(Difference listings)
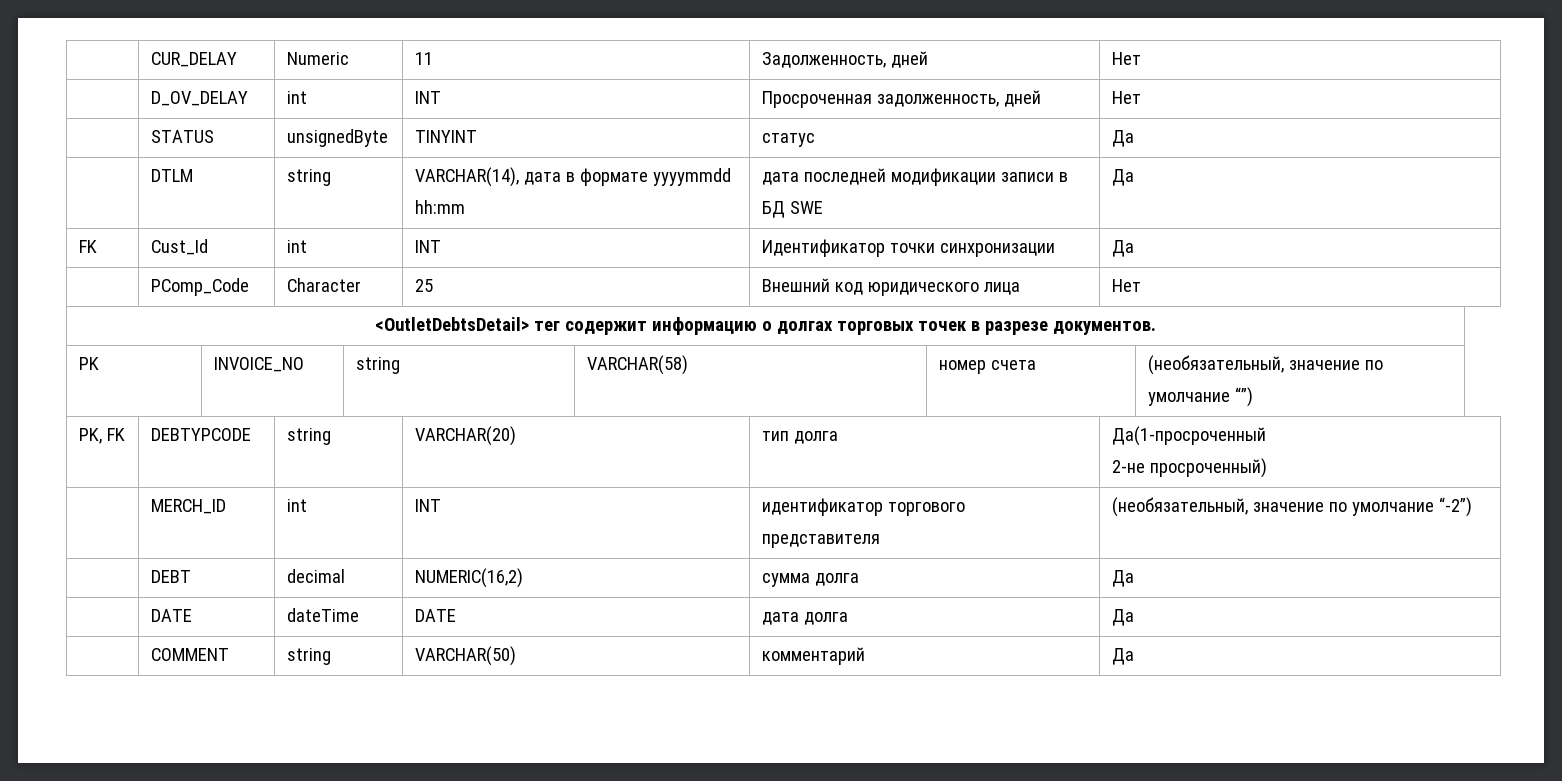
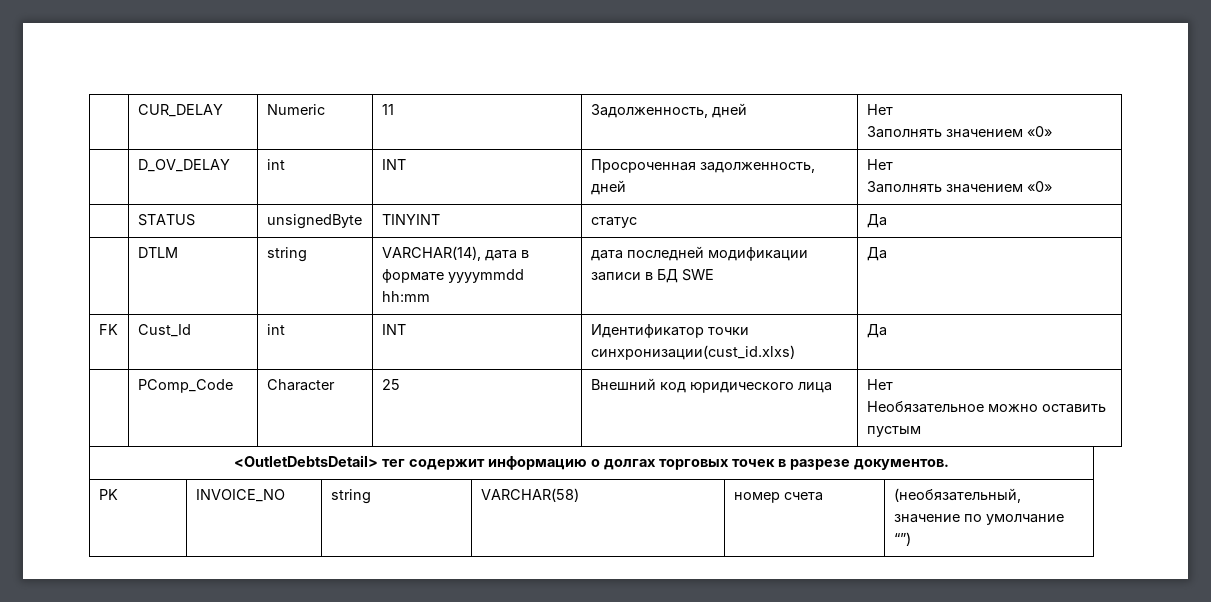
(1142, 58) none -> [866,126,1052,138] // Заполнять значением «0»
(1142, 97) none -> [866,181,1052,193] // Заполнять значением «0»
[940,243,1056,257] синхронизации -> [590,345,795,360] синхронизации(cust_id.xlxs)
(1142, 285) none -> [866,401,1106,413] [866,426,921,437] // Необязательное можно оставить пустым
[79,428,126,444] [151,428,252,441] [287,428,332,445] [415,426,517,446] [762,431,839,444] [1112,426,1267,446] [1112,458,1268,478] [151,499,227,514] [287,499,308,512] [415,499,442,512] [762,498,966,516] [762,534,881,548] [1112,497,1473,517] [151,570,192,583] [287,569,346,583] [415,568,524,588] [762,573,860,587] [1112,570,1135,587] [151,609,193,622] [287,608,360,622] [415,609,457,622] [762,612,849,625] [1112,609,1135,626] [151,648,230,661] [287,648,332,665] [415,646,517,666] [762,647,866,665] [1112,648,1135,665] // PK, FK | DEBTYPCODE | string | VARCHAR(20) | тип долга | Да(1-просроченный // 2-не просроченный) // | MERCH_ID | int | INT | идентификатор торгового представителя | (необязательный, значение по умолчание “-2”) // | DEBT | decimal | NUMERIC(16,2) | сумма долга | Да // | DATE | dateTime | DATE | дата долга | Да // | COMMENT | string | VARCHAR(50) | комментарий | Да -> (911, 539) none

ASSIGNMENT —
Reading through the records above, report each line in which the string "Заполнять" is found.

RESPONSE AREA —
(1142, 58) none -> [866,126,1052,138] // Заполнять значением «0»
(1142, 97) none -> [866,181,1052,193] // Заполнять значением «0»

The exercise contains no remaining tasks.